**Selection**
%%

The Bonfire of the Vanities is a novel written by Tom Wolfe. Released in 1987, it is a satire of 80s New York culture and tells of the misadventures of a group of WASPs.
Characters[]
- Sherman McCoy - an investment banker
- Larry Kramer - a district attorney
- Peter Fallow - a British journalist
rest to be added
Publisher's summary[]
Sherman McCoy, the central figure of Tom Wolfe's first novel, is a young investment banker with a fourteen-room apartment in Manhattan. When he is involved in a freak accident in the Bronx, prosecutors, politicians, the press, the police, the clergy, and assorted hustlers high and low close in on him, licking their chops and giving us a gargantuan helping of the human comedy of New York in the last years of the twentieth century, a city boiling over with racial and ethnic hostilities and burning with the itch to Grab It Now. Wolfe's gallery ranges from Wall Street, where people in their thirties feel like small-fry if they're not yet making a million per, to the real streets, where the aim is lower but the itch is just as virulent.

%%

**Work to complete**
1. Answer these questions from the page on The Bonfire of the Vanities above, one line each:
(a) In what year was the novel released?
(b) What is Larry Kramer's occupation?
(c) How many rooms does Sherman McCoy's Manhattan apartment have?
2. Copy from the page on The Bonfire of the Vanities above, word for word, from "The Bonfire of" to "group of WASPs.".
3. Write what comes next in the page on The Bonfire of the Vanities above, starting after its last sentence.

**Data rows**
%%

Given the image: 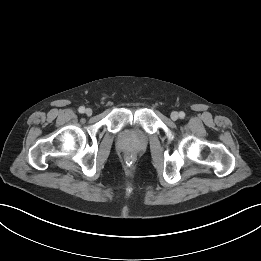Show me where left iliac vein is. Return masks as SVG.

%%
%%

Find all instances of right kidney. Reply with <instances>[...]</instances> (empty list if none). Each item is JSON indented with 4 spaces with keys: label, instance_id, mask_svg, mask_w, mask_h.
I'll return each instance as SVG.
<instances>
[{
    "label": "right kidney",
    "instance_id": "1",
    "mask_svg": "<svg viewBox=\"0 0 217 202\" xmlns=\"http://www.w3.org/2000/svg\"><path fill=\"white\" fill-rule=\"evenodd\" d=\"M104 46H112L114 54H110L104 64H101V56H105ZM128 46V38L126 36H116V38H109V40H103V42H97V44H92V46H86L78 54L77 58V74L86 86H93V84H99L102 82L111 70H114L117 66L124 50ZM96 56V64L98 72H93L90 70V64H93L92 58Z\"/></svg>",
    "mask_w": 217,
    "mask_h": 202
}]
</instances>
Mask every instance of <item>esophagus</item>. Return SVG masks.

%%
%%

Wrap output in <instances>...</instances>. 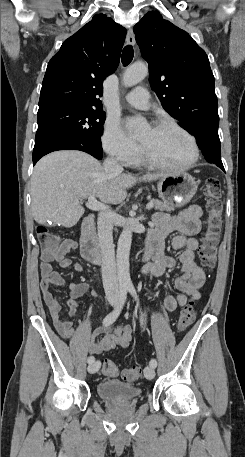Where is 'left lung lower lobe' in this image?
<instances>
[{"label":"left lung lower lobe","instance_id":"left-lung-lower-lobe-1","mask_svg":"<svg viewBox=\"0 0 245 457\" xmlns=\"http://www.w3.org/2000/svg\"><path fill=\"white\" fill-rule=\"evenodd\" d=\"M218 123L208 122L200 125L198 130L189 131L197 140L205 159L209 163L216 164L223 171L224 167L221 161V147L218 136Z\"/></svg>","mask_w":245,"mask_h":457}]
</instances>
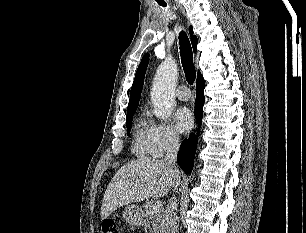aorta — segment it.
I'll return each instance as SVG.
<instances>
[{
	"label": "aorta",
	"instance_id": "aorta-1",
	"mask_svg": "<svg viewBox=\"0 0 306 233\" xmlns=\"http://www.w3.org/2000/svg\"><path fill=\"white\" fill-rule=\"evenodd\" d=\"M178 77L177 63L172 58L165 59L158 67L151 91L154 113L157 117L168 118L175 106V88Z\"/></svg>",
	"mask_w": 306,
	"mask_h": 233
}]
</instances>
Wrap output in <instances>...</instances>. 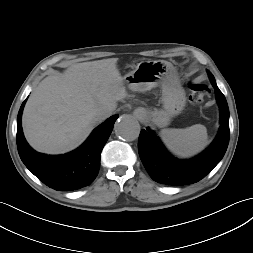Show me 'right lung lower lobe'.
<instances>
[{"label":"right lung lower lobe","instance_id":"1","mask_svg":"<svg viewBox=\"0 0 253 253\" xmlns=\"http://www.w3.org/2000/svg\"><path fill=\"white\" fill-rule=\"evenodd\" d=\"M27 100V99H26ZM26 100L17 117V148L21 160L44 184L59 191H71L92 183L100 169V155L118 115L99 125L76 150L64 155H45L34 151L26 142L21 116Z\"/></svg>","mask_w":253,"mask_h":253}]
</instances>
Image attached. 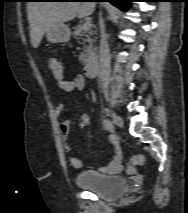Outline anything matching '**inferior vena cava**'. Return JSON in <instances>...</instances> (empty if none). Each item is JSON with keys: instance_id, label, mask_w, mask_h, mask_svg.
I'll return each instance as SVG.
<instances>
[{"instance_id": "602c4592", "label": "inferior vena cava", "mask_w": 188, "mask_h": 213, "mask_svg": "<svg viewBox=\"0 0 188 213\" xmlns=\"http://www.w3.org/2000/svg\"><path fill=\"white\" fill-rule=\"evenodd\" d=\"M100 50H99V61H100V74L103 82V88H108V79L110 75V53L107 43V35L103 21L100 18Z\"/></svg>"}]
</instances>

%%

**Expected results**
1.
(a) 1987
(b) A district attorney
(c) Fourteen

2.
The Bonfire of the Vanities is a novel written by Tom Wolfe. Released in 1987, it is a satire of 80s New York culture and tells of the misadventures of a group of WASPs.

3.
We see this feverish landscape through the eyes of McCoy's wife and his mistress; the young prosecutor for whom the McCoy case would be the answer to a prayer; the ne'er-do-well British journalist who needs such a case to save his career in America; the street-wise Irish lawyer who becomes McCoy's only ally; and Reverend Bacon of Harlem, a master manipulator of public opinion. Above all, we see what happens when the criminal justice system-gorged with "the chow," as the Bronx prosecutor calls the borough's usual black and Latin felons-considers the prospect of being banded a prime cut like Sherman McCoy of Park Avenue.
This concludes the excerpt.